Tuesday, June 24, 2008

Relationships

So it was February of 1991, and I was in Chicago, debating at the Northwestern tournament, and something unexpected happened. We were debating a team from Boston College, Craig Cerniello and Darren Schwiebert, who, to be frank, were better than we were. Not that there was any shortage of teams about whom that could've been said. And I should mention that by "we," I mean myself and Robert Scott McWilliams, current whereabouts unknown to me. We were affirmative. It was an affirmative that Rod Phares had dreamed up over Christmas break, concerning China and ozone depletion. Those details don't matter. My confidence had taken some stout blows from recent events. I don't think that mattered much either. It was round one, and we had a mediocre judge whom I won't name, since I just called that judge mediocre and this is an open blog, but a judge who knew us and had been very good for us before. Still, we were getting pretty clearly thrashed. It wasn't bad to the point of embarrassing, but it wasn't a debate anyone should have a hard time deciding. Something happened between the second negative rebuttal (Cerniello) and the second affirmative rebuttal (me):

I suddenly understood debate.

No angel choirs, no "click" in my head, nothing overt. I wasn't sitting under a banyan tree, and I didn't come up with any eightfold path. I just, all of a sudden, understood that all these zillions of different arguments that I was trying to take care of, like chasing drops of mercury after a spill, weren't zillions of arguments after all. It was all one big argument. It was one coherent whole.
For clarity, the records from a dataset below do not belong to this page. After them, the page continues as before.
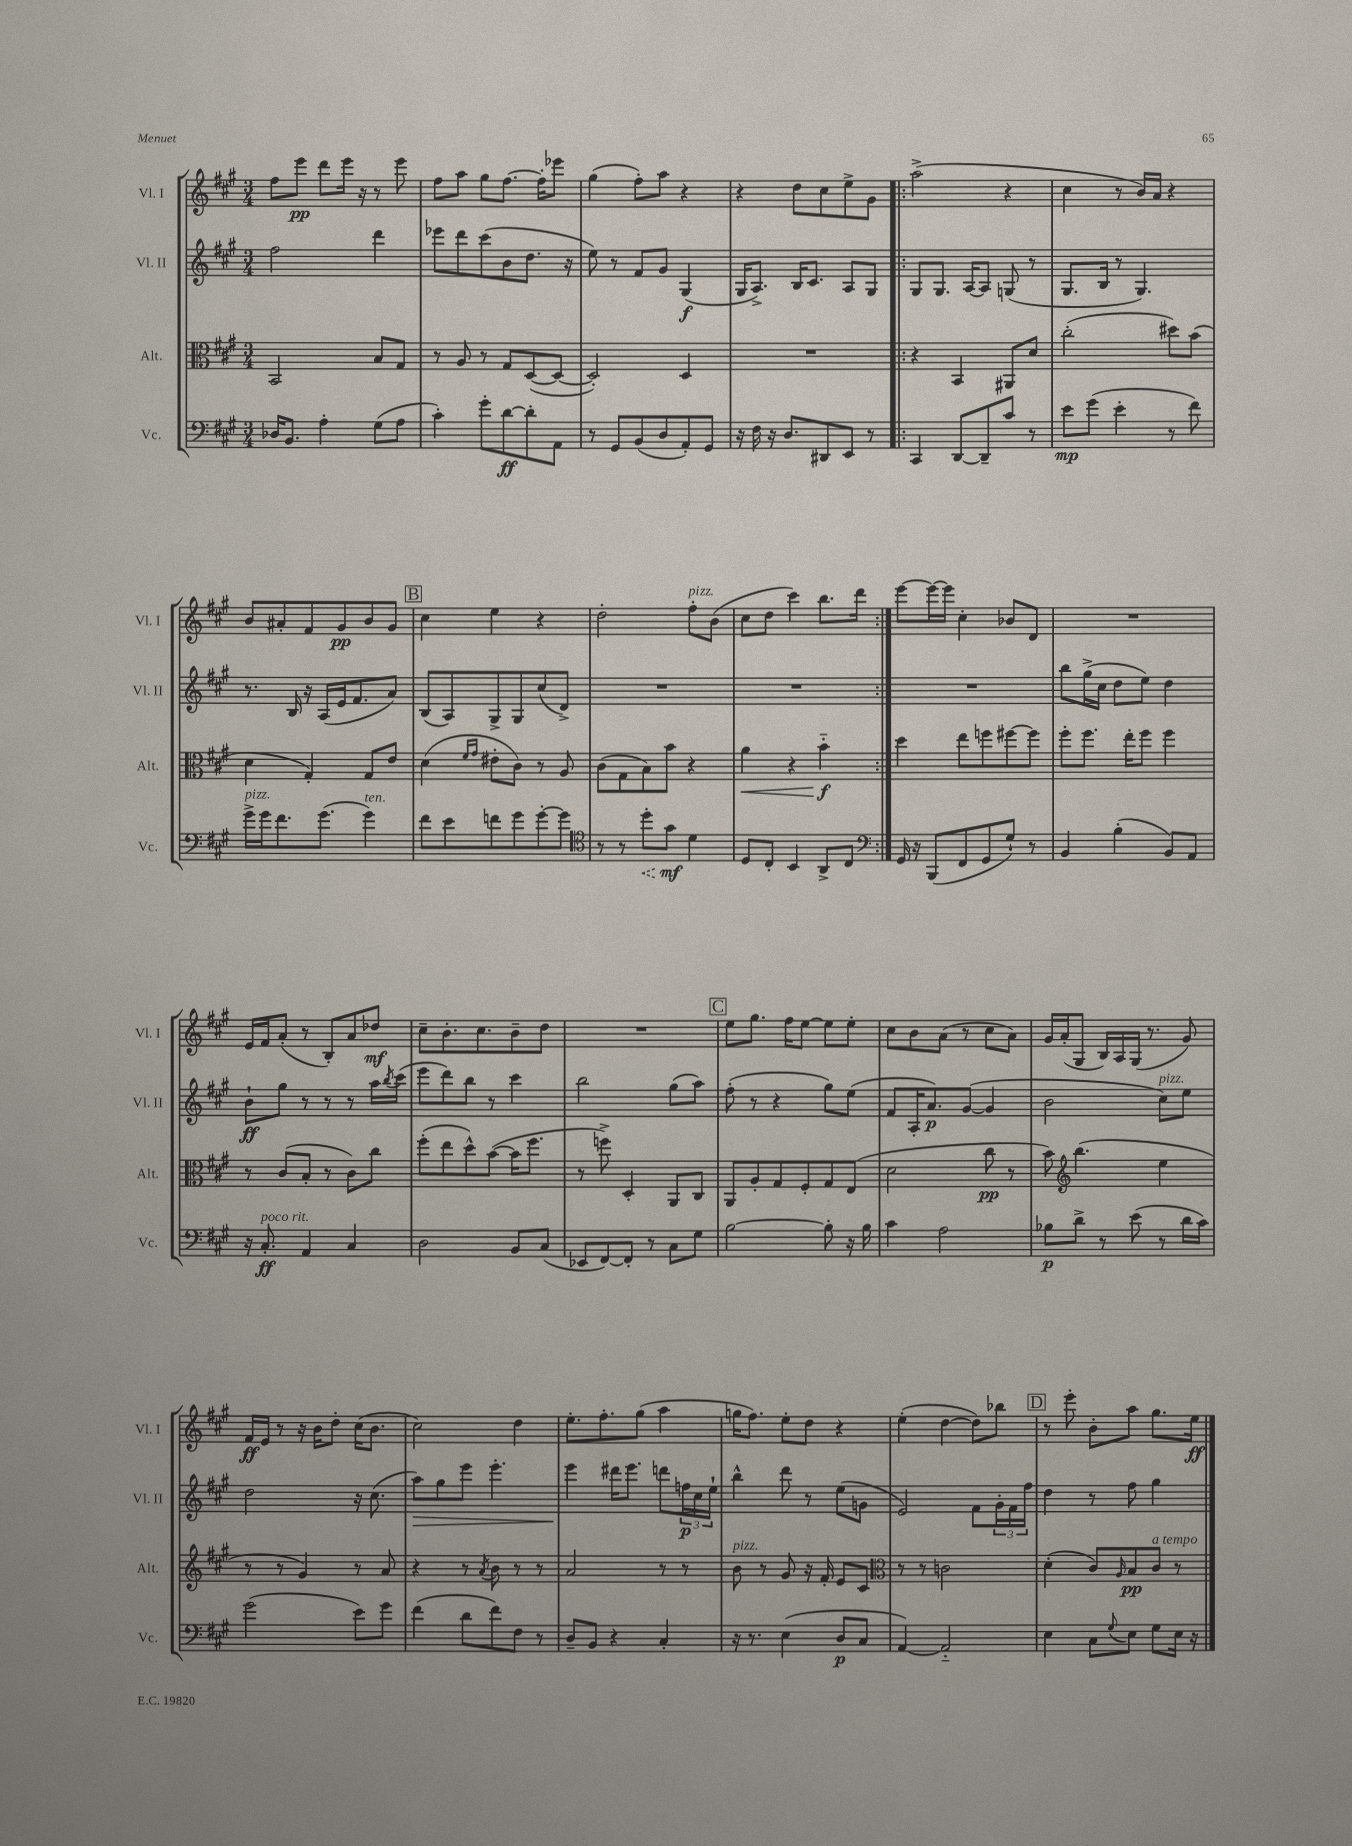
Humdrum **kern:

**kern	**dynam	**kern	**dynam	**kern	**dynam	**kern	**dynam
*part4	*part4	*part3	*part3	*part2	*part2	*part1	*part1
*staff4	*staff4	*staff3	*staff3	*staff2	*staff2	*staff1	*staff1
*I"Vc.	*	*I"Alt.	*	*I"Vl. II	*	*I"Vl. I	*
*I'Vc.	*	*I'Alt.	*	*I'Vl. II	*	*I'Vl. I	*
*clefF4	*	*clefC3	*	*clefG2	*	*clefG2	*
*k[f#c#g#]	*	*k[f#c#g#]	*	*k[f#c#g#]	*	*k[f#c#g#]	*
*M3/4	*	*M3/4	*	*M3/4	*	*M3/4	*
=33	=33	=33	=33	=33	=33	=33	=33
16D-X/KL	.	2BB/	.	2ff#\	.	8ff#\L	.
8.BB/J	.	.	.	.	.	.	.
.	.	.	.	.	.	8eee\J	pp
4A'\	.	.	.	.	.	8ddd\L	.
.	.	.	.	.	.	16eee\Jk	.
.	.	.	.	.	.	16r	.
(8G#\L	.	8B/L	.	4ddd\	.	8r	.
8A\J	.	8G#/J	.	.	.	8eee\	.
=34	=34	=34	=34	=34	=34	=34	=34
4c#'\)	.	8r	.	8eee-X\L	.	8ff#\L	.
.	.	8A/	.	8ddd\	.	8aa\J	.
8g#'\L	.	8r	.	(8ccc#\	.	8gg#\L	.
[8d\	ff	8G#/L	.	8b\	.	[8.ff#\J	.
8d'\]	.	([8D/	.	8.dd\J	.	.	.
.	.	.	.	.	.	16ff#'\KL]	.
8AA\J	.	8D/J_	.	.	.	8eee-X\J	.
.	.	.	.	16r	.	.	.
=35	=35	=35	=35	=35	=35	=35	=35
8r	.	2D'/])	.	8ee\)	.	(4gg#\	.
8GG#/L	.	.	.	8r	.	.	.
(8BB/	.	.	.	8f#/L	.	8ff#'\L)	.
8D/	.	.	.	8g#/J	.	8aa\J	.
8AA'/)	.	4D/	.	(4G#/	f	4r	.
8GG#/J	.	.	.	.	.	.	.
=36	=36	=36	=36	=36	=36	=36	=36
16r	.	2.r	.	16G#/KL	.	4r	.
16F#\	.	.	.	8.A^/J)	.	.	.
16r	.	.	.	.	.	.	.
8.D/L	.	.	.	.	.	.	.
.	.	.	.	16B/KL	.	8dd\L	.
.	.	.	.	8.c#/J	.	.	.
8DD#X/	.	.	.	.	.	8cc#\	.
8EE/J	.	.	.	8A/L	.	8ee^\	.
8r	.	.	.	8G#/J	.	8g#\J	.
=37!|:	=37!|:	=37!|:	=37!|:	=37!|:	=37!|:	=37!|:	=37!|:
4CC#/	.	4r	.	8G#/L	.	(2aa^\	.
.	.	.	.	8.G#/J	.	.	.
[8DD/L	.	4BB/	.	.	.	.	.
.	.	.	.	[16A/KL	.	.	.
8DD~/]	.	.	.	8A/J]	.	.	.
8c#/J	.	8AA#X/L	.	(8Gn/	.	4r	.
8r	.	8d/J	.	8r	.	.	.
=38	=38	=38	=38	=38	=38	=38	=38
8e\L	mp	(2cc#'\	.	8.G#/L	.	4cc#\	.
(8g#\J	.	.	.	.	.	.	.
.	.	.	.	16B/Jk	.	.	.
4e'\	.	.	.	8r	.	8r	.
.	.	.	.	4.G#/)	.	16b/LL)	.
.	.	.	.	.	.	16a/JJ	.
8r	.	8dd#X\L)	.	.	.	4r	.
8f#\)	.	(8b\J	.	.	.	.	.
!!LO:LB:g=z
=39	=39	=39	=39	=39	=39	=39	=39
!LO:TX:a:i:t=pizz.	!	!	!	!	!	!	!
16g#^\LL	.	4d\	.	8.r	.	8b/L	.
16g#\J	.	.	.	.	.	.	.
8.f#\	.	.	.	.	.	8a#X'/	.
.	.	.	.	16B/	.	.	.
.	.	4G#'/)	.	16r	.	8f#/	.
(8.g#\J	.	.	.	(16A/LL	.	.	.
.	.	.	.	16e/J	.	8g#/	pp
.	.	.	.	8.f#/	.	.	.
!LO:TX:a:i:t=ten.	!	!	!	!	!	!	!
4g#\)	.	8G#/L	.	.	.	8b/	.
.	.	8e/J	.	8a/J)	.	8g#/J	.
!!LO:REH:place=s1:t=B
=40	=40	=40	=40	=40	=40	=40	=40
8f#\L	.	(4d\	.	(8B/L	.	4cc#\	.
8e\	.	.	.	8A/)	.	.	.
.	.	16qqf#/LL	.	.	.	.	.
.	.	16qqg#/JJ	.	.	.	.	.
8fn\	.	8e#X'\L	.	8G#^/	.	4ee\	.
8g#\	.	8c#\J)	.	8G#/	.	.	.
[8g#'\	.	8r	.	(8cc#/	.	4r	.
8g#\J]	.	8A/	.	8d^/J)	.	.	.
=41	=41	=41	=41	=41	=41	=41	=41
*clefC4	*	*	*	*	*	*	*
8r	.	(8c#\L	.	2.r	.	2dd'\	.
8r	.	8G#\	.	.	.	.	.
!	!LO:HP:b	!	!	!	!	!	!
8dd'\L	<	8B\)	.	.	.	.	.
8g#\J	mf	8b\J	.	.	.	.	.
!	!	!	!	!	!	!LO:TX:a:i:t=pizz.	!
4d\	[	4r	.	.	.	8ff#'\L	.
.	.	.	.	.	.	(8b\J	.
=42	=42	=42	=42	=42	=42	=42	=42
!	!	!	!LO:HP:b	!	!	!	!
8D/L	.	4a\	<	2.r	.	8cc#\L	.
8C#'/J	.	.	.	.	.	8dd\J	.
4BB/	.	4r	.	.	.	4ccc#\)	.
8AA^/L	.	4b\	f	.	.	8.bb\L	.
8C#/J	.	.	.	.	.	.	.
.	.	.	.	.	.	16ddd\Jk	.
.	.	.	[	.	.	.	.
=43:|!	=43:|!	=43:|!	=43:|!	=43:|!	=43:|!	=43:|!	=43:|!
*clefF4	*	*	*	*	*	*	*
16GG#/	.	4dd\	.	2.r	.	[8eee\L	.
16r	.	.	.	.	.	.	.
(8BBB/L	.	.	.	.	.	16eee\L_	.
.	.	.	.	.	.	16eee\JJ]	.
8FF#/	.	8ee\L	.	.	.	4cc#'\	.
8GG#/	.	8ffn\	.	.	.	.	.
8G#`/J)	.	[8ff#X\	.	.	.	8b-X/L	.
8r	.	8ff#\J]	.	.	.	8d/J	.
=44	=44	=44	=44	=44	=44	=44	=44
4BB/	.	8ff#'\L	.	8bb\L	.	2.r	.
.	.	8.ff#\J	.	(16gg#^\L	.	.	.
.	.	.	.	16cc#\JJ	.	.	.
(4B'\	.	.	.	8dd\L	.	.	.
.	.	16ee'\KL	.	.	.	.	.
.	.	8ff#\J	.	8ee\J)	.	.	.
8BB/L)	.	4ff#\	.	4dd\	.	.	.
8AA/J	.	.	.	.	.	.	.
!!LO:LB:g=z
=45	=45	=45	=45	=45	=45	=45	=45
16r	.	8r	.	8b`\L	ff	16e/LL	.
!LO:TX:a:i:t=poco rit.	!	!	!	!	!	!	!
8.C#'/	ff	.	.	.	.	16f#/J	.
.	.	(8c#/L	.	8gg#\J	.	(8a'/J	.
4AA/	.	8B'/J	.	8r	.	8r	.
.	.	8r	.	8r	.	8B'/L)	.
4C#/	.	8c#\L)	.	8r	.	8a/	.
.	.	8cc#\J	.	16aa\LL	.	8dd-X/J	mf
.	.	.	.	8qbb/	.	.	.
.	.	.	.	(16ccc#\JJ	.	.	.
=46	=46	=46	=46	=46	=46	=46	=46
2D\	.	(8ff#'\L	.	8eee\L	.	8cc#~\L	.
.	.	8ee\	.	8ddd\)	.	8.b'\	.
.	.	8dd^^\)	.	8bb\J	.	.	.
.	.	.	.	.	.	8.cc#\	.
.	.	([8b\J	.	8r	.	.	.
8BB/L	.	16b\KL]	.	4ccc#\	.	8b~\	.
.	.	8.ff#\J	.	.	.	.	.
(8C#/J	.	.	.	.	.	8dd\J	.
=47	=47	=47	=47	=47	=47	=47	=47
8EE-X/L	.	8r	.	2bb\	.	2.r	.
[8FF#/)	.	8ffn^\)	.	.	.	.	.
8FF#'/J]	.	4D'/	.	.	.	.	.
8r	.	.	.	.	.	.	.
8C#\L	.	8AA/L	.	(8gg#\L	.	.	.
8G#\J	.	8C#/J	.	8aa\J)	.	.	.
!!LO:REH:place=s1:t=C
=48	=48	=48	=48	=48	=48	=48	=48
[2B\	.	8AA/L	.	(8ff#'\	.	8ee\L	.
.	.	8A'/	.	8r	.	8.gg#\J	.
.	.	8G#/	.	4r	.	.	.
.	.	.	.	.	.	16ff#\KL	.
.	.	8F#'/	.	.	.	[8ee\J	.
8B'\]	.	8G#/	.	8gg#\L)	.	8ee\L]	.
16r	.	(8E/J	.	(8ee\J	.	8ee'\J	.
16B\	.	.	.	.	.	.	.
=49	=49	=49	=49	=49	=49	=49	=49
4c#\	.	2d\	.	8f#/L	.	8cc#\L	.
.	.	.	.	16A'/K	.	8b\	.
.	.	.	.	8.a/)	p	.	.
2A\	.	.	.	.	.	(8a\J	.
.	.	.	.	([8g#/J	.	8r	.
.	.	8cc#\	pp	4g#/]	.	8cc#\L	.
.	.	8r	.	.	.	8a\J)	.
=50	=50	=50	=50	=50	=50	=50	=50
8B-X\L	p	8b\)	.	2b\	.	16g#/LL	.
.	.	.	.	.	.	(16a'/J	.
*	*	*clefG2	*	*	*	*	*
8d^\J	.	(4.bb\	.	.	.	8G#/J	.
8r	.	.	.	.	.	16B/LL)	.
.	.	.	.	.	.	16A/	.
(8e\	.	.	.	.	.	(16G#/JJ	.
.	.	.	.	.	.	8.r	.
!	!	!	!	!LO:TX:a:i:t=pizz.	!	!	!
8r	.	4ee\	.	8cc#\L)	.	.	.
16d\LL	.	.	.	8ee\J	.	8g#/)	.
16c#\JJ)	.	.	.	.	.	.	.
!!LO:LB:g=z
=51	=51	=51	=51	=51	=51	=51	=51
(2g#\	.	8r	.	2dd\	.	16f#/LL	ff
.	.	.	.	.	.	16e/JJ	.
.	.	8r	.	.	.	8r	.
.	.	4g#/)	.	.	.	16r	.
.	.	.	.	.	.	16b\KL	.
.	.	.	.	.	.	8dd'\J	.
8e\L)	.	8r	.	16r	.	(16cc#\KL	.
.	.	.	.	(8.cc#\	.	8.b\J	.
8g#\J	.	8a/	.	.	.	.	.
=52	=52	=52	=52	=52	=52	=52	=52
!	!	!	!	!	!LO:HP:b	!	!
(4f#\	.	4r	.	8aa\L)	>	2cc#\)	.
.	.	.	.	8gg#\	.	.	.
8d\L	.	8r	.	8eee\J	.	.	.
.	.	8qa/	.	.	.	.	.
8f#\)	.	8b\	.	4.eee'\	.	.	.
8F#\J	.	8r	.	.	.	4dd\	.
8r	.	8r	.	.	.	.	.
=53	=53	=53	=53	=53	=53	=53	=53
8D~/L	.	2a/	.	4eee\	.	8.ee'\L	.
8BB/J	.	.	.	.	.	.	.
.	.	.	.	.	.	8.ff#'\	.
4r	.	.	.	16ddd#X\KL	]	.	.
.	.	.	.	8.eee\J	.	.	.
.	.	.	.	.	.	(8gg#\J	.
4C#'/	.	8r	.	8dddn\L	.	4aa\	.
.	.	8r	.	24ffn\L	p	.	.
.	.	.	.	24cc#\	.	.	.
.	.	.	.	24ee`\JJ	.	.	.
=54	=54	=54	=54	=54	=54	=54	=54
!	!	!LO:TX:a:i:t=pizz.	!	!	!	!	!
16r	.	8b\	.	4bb^^\	.	16ggn\KL	.
8.r	.	.	.	.	.	8.ff#\J)	.
.	.	8r	.	.	.	.	.
(4E\	.	8g#/	.	8ddd\	.	8ee'\L	.
.	.	16r	.	8r	.	8dd\J	.
.	.	16f#'/	.	.	.	.	.
8D/L	p	8e/L	.	(8ee\L	.	4r	.
8C#/J	.	8c#/J	.	8gn\J	.	.	.
=55	=55	=55	=55	=55	=55	=55	=55
*	*	*clefC3	*	*	*	*	*
[4AA/)	.	8r	.	2e/)	.	(4ee'\	.
.	.	8r	.	.	.	.	.
2AA/]	.	2cn\	.	.	.	[4dd\	.
.	.	.	.	8f#\L	.	8dd\L])	.
.	.	.	.	24g#'\L	.	8bb-X\J	.
.	.	.	.	24f#\	.	.	.
.	.	.	.	24ff#\JJ	.	.	.
!!LO:REH:place=s1:t=D
=56	=56	=56	=56	=56	=56	=56	=56
4E\	.	(4d'\	.	4dd\	.	8r	.
.	.	.	.	.	.	8eee'\	.
8C#\L	.	8c#/L)	.	8r	.	8b'\L	.
8qqG#/	.	16qqA/	.	.	.	.	.
8E\J	.	8B/	pp	8ff#\	.	8aa\J	.
!	!	!LO:TX:a:i:t=a tempo	!	!	!	!	!
8G#\L	.	8c#/J	.	4gg#\	.	8.gg#\L	.
16E\Jk	.	8r	.	.	.	.	.
16r	.	.	.	.	.	16ee\Jk	ff
==	==	==	==	==	==	==	==
*-	*-	*-	*-	*-	*-	*-	*-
I can put that into words today, and I could've put it into words before that day. Millions of times I'd had coaches tell me that the smart debating was about understanding the relationship between all the issues. I knew that. I could say those words. Doing it, though, was much more difficult. I'd been trying for years, which probably explains why I was such an unsuccessful debater. No false modesty there: year after year, I truly stunk. But in this round, all of a sudden, it wasn't a zillion little arguments anymore: just one. It was something like those Magic Eye 3d pictures, even though I've never yet gotten one of those to work. Maybe tomorrow I suddenly will, and that'll change my life again.

I think that may have been the single lesson that made all of my ten years as a debater (first debate in 1982, last in 1992) worth it. And it knocks me for a loop that I completely left this out of the study I'm currently hammering into shape about the effects that a debate career have on the skill set of someone who goes on to be an educator.

It absolutely changes every conversation. It's especially handy in the classroom, because I can hold an entire lesson in my head as one big set of interwoven claims, held together by relationships. If a student is having trouble with one concept, it's really easy for me to step out, grab the bigger picture, and use it to explain that one trouble spot to the student. It also comes up in meetings a lot: I find that I have an easy time asking, "Is this really where our trouble is? Are we really dealing with the issue, or are we spinning our wheels?" I can do that because I've got a good protection against tunnel vision.

Another study that someone ought to do someday would investigate whether former debaters are inoculated against sound-bite political strategies. In particular, the study ought to examine the relationship between success in debate and resistance to that kind of tactic. Plenty of debaters can handle lots and lots of separate statements, just like keeping lots of balls in the air. But the debaters who take it up a notch have to understand how those statements fit, how they cohere, and I get the feeling there would be an entirely different response from that group of people to the typical political campaign messages.

And the cynical part of me can't make up its mind whether debate coaches could use that to actually promote their programs, or whether it would become vitally necessary that we hide those results, so that elected officials don't get ahold of them.

The other thing I meant to mention is, I'm still struck to this day by how sudden it was. I am not exaggerating when I trace that entire realization, a realization that stuck, a realization that turned me from a mediocre debater into a decent, and occasionally quite good, debater; a realization that's been this turbo-charge to my career, descended on me in about a three minute window. Less than that. I am absolutely sure that there was a second when I couldn't make it come together, and one second later I could.

Other places I've noted my belief that people do not learn until they are ready to learn. That process can't be hurried through any trickery or force known to humankind. People either cannot, or will not, or the entire point might be that the two are not distinct. But when it was time for me to get it, suddenly I got it. And once I understood that about my students, it made many things about teaching make sense, and seem tolerable, that previously didn't and weren't.